The global nickel market is expected to remain in surplus next year for a third consecutive year due to Indonesia’s continued output growth, Japan’s top nickel smelter Sumitomo Metal Mining (SMM) said on Tuesday.

The surplus is projected at 256,000 metric tons in 2026, slightly below 263,000 tons this year, as Indonesia’s production of low-grade nickel pig iron is forecast to rise 4.1% to 1.76 million tons, SMM said in its half-year market outlook presentation.

Indonesia’s nickel pig iron production is seen jumping 10.3% in 2025.

Global nickel demand is forecast to grow 2.4% year-on-year to 3.52 million tons in 2026, supported by steady stainless steel consumption, while supply is seen rising 2.0% to 3.78 million tons, according to SMM.

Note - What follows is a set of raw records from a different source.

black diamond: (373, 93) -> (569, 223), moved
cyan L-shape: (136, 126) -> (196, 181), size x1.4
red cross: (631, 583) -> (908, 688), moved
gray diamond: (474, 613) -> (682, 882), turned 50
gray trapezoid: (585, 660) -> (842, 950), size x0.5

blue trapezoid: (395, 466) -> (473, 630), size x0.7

The forecast assumes no significant impact from US tariffs on demand as there has been limited effect so far this year, Shirou Imai, SMM’s general manager, told reporters.

“Demand growth will be driven by stainless steel, similar to 2025, while demand for batteries will likely stay slow, with growth rate expected to be modest,” Imai said.

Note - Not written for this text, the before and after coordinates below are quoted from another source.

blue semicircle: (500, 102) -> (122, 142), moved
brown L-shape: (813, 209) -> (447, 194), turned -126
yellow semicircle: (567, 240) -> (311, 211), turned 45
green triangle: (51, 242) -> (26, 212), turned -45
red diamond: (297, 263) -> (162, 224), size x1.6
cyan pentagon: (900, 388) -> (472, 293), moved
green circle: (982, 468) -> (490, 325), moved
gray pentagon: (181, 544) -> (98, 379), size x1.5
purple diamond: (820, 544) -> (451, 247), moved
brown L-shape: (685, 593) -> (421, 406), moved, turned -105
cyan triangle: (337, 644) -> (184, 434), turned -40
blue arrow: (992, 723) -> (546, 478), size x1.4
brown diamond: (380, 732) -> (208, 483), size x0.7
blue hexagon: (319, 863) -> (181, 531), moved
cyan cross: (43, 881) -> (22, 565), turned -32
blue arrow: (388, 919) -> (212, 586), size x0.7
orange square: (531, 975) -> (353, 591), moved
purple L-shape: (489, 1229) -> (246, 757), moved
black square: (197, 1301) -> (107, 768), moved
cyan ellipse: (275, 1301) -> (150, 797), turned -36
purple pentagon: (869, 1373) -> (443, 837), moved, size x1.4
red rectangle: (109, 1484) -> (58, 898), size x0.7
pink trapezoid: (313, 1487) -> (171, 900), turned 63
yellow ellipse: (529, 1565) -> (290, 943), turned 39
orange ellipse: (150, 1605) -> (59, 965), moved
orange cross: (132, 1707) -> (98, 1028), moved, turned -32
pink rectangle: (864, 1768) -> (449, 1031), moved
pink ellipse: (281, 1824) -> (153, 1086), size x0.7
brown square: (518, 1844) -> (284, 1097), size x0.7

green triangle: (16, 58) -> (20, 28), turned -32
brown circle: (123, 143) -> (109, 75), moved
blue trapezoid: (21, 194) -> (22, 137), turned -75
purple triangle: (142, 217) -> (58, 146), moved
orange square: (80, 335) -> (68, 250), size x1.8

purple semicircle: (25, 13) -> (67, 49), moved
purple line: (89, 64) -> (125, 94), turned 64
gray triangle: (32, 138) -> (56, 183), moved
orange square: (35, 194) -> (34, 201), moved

Nickel is primarily used in stainless steel, but is also a key component in lithium-ion batteries that power electric vehicles (EVs).

However, demand growth has slowed as lithium-iron-phosphate (LFP) batteries, which are cheaper and contain no nickel or cobalt, gain market share, accounting for two-thirds of EV sales in China in 2023, according to the International Energy Agency.

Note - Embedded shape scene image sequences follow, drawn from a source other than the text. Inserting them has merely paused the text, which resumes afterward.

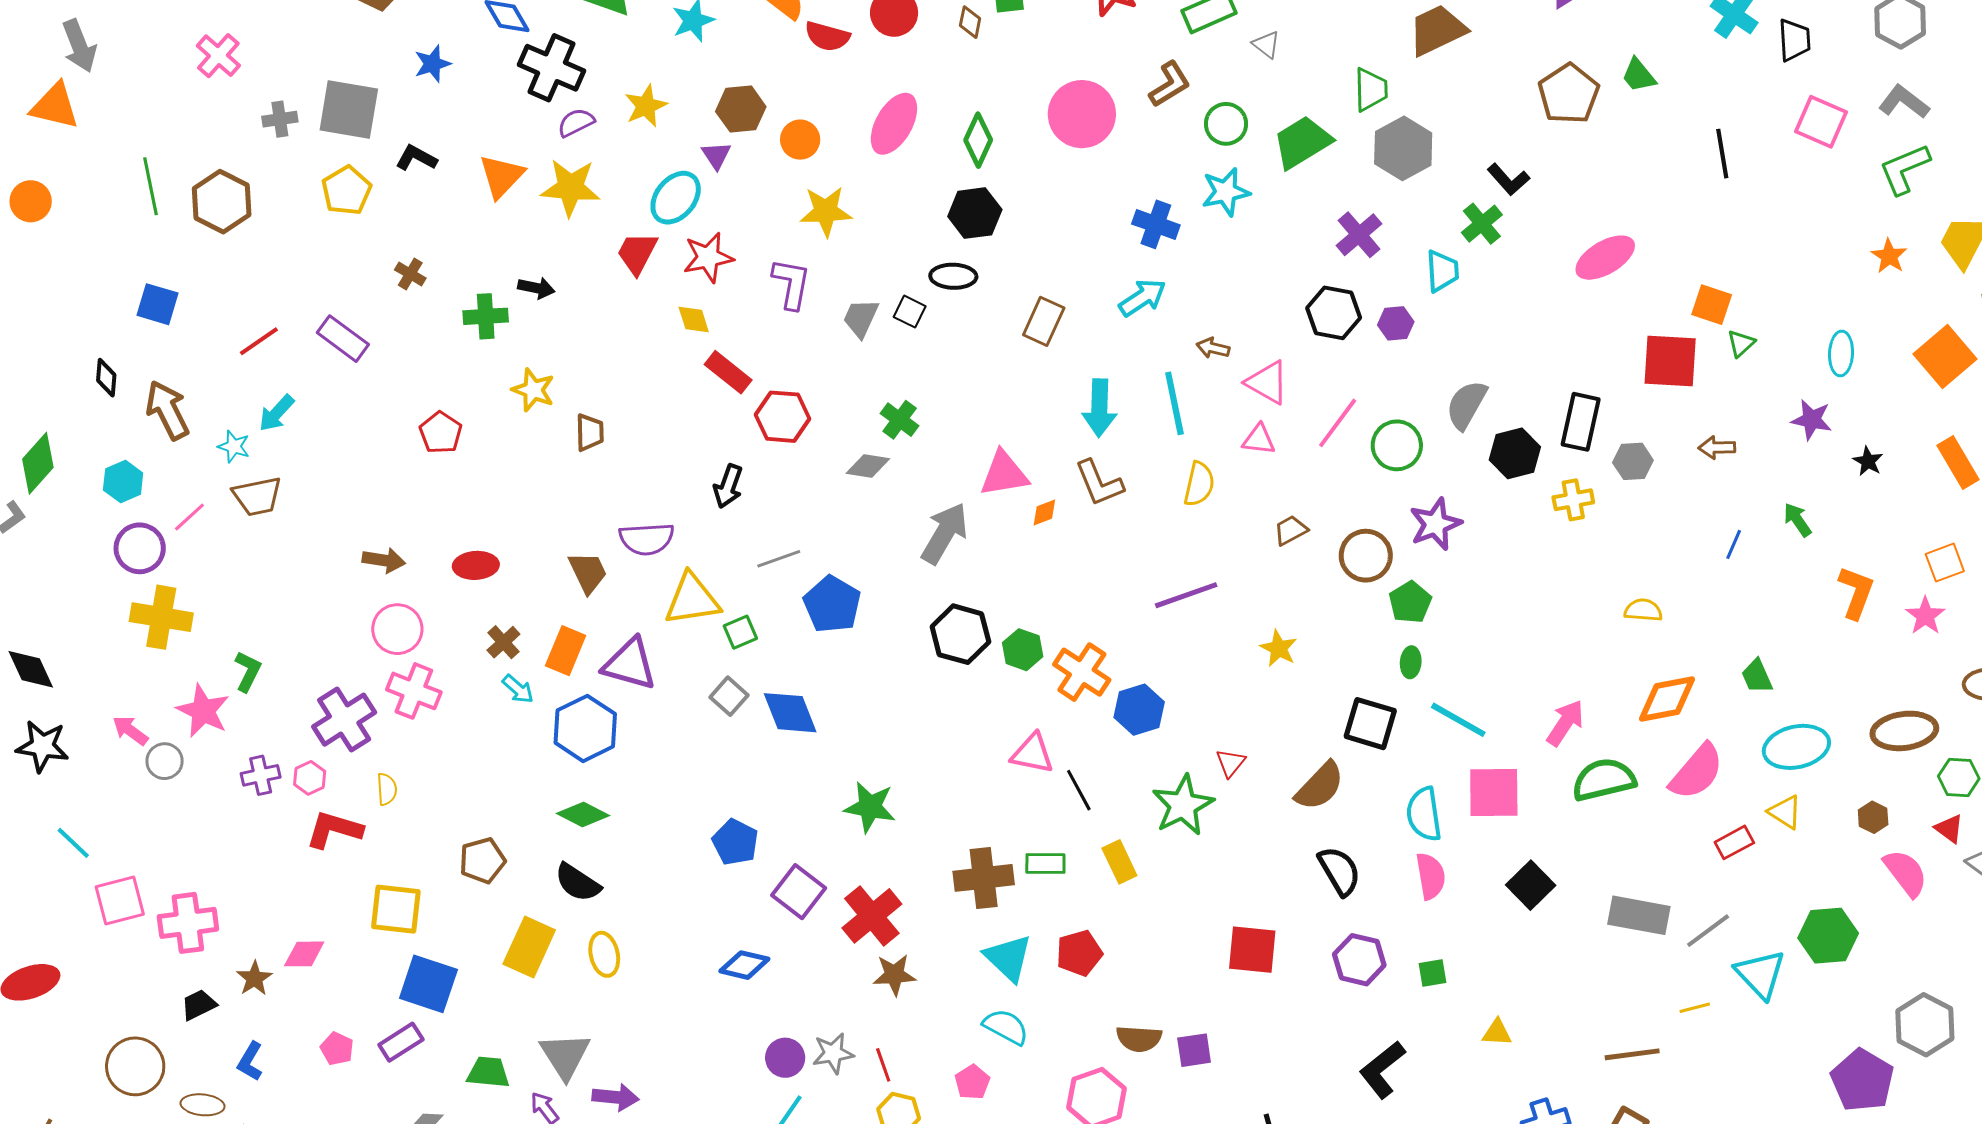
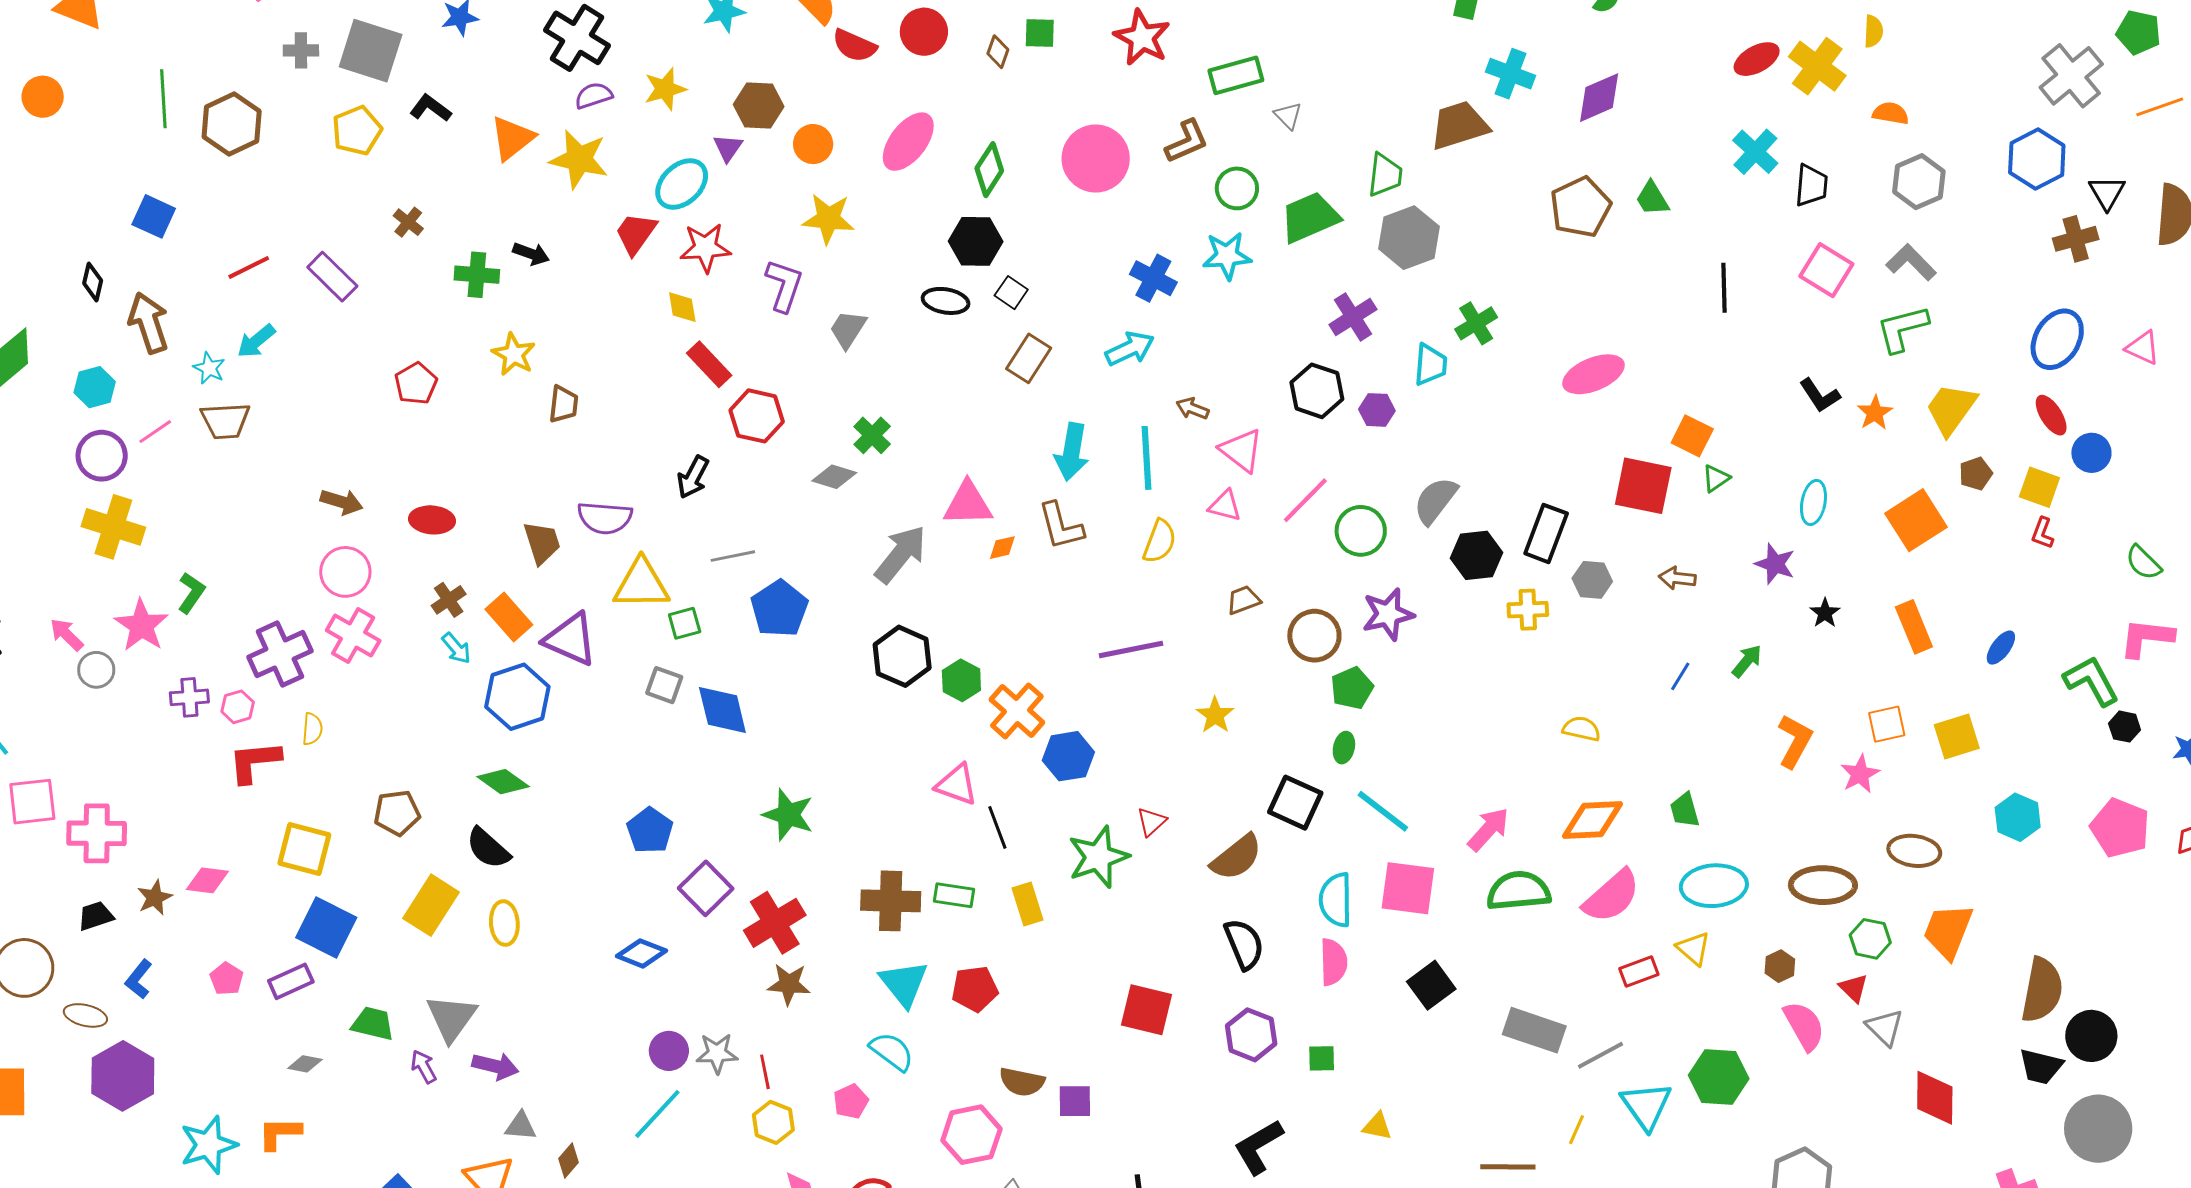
black L-shape: (1508, 179) -> (1820, 395), moved
black square: (910, 312) -> (1011, 293), moved
green arrow: (1797, 520) -> (1747, 661), turned 66
orange rectangle: (566, 651) -> (509, 617), turned -72
gray square: (729, 696) -> (664, 685), turned -30
red L-shape: (334, 830) -> (255, 762), turned -30
yellow line: (1695, 1008) -> (1576, 1130), turned -60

SMM, which supplies cathode materials for Panasonic lithium-ion batteries used in Tesla EVs, expects global nickel demand for batteries to rise to 470,000 tons next year, up only 10,000 tons from 2025.

“Demand for nickel-rich conventional EV batteries is likely to pick up over the longer term as China is restricting on exporting LFP technology,” Imai said.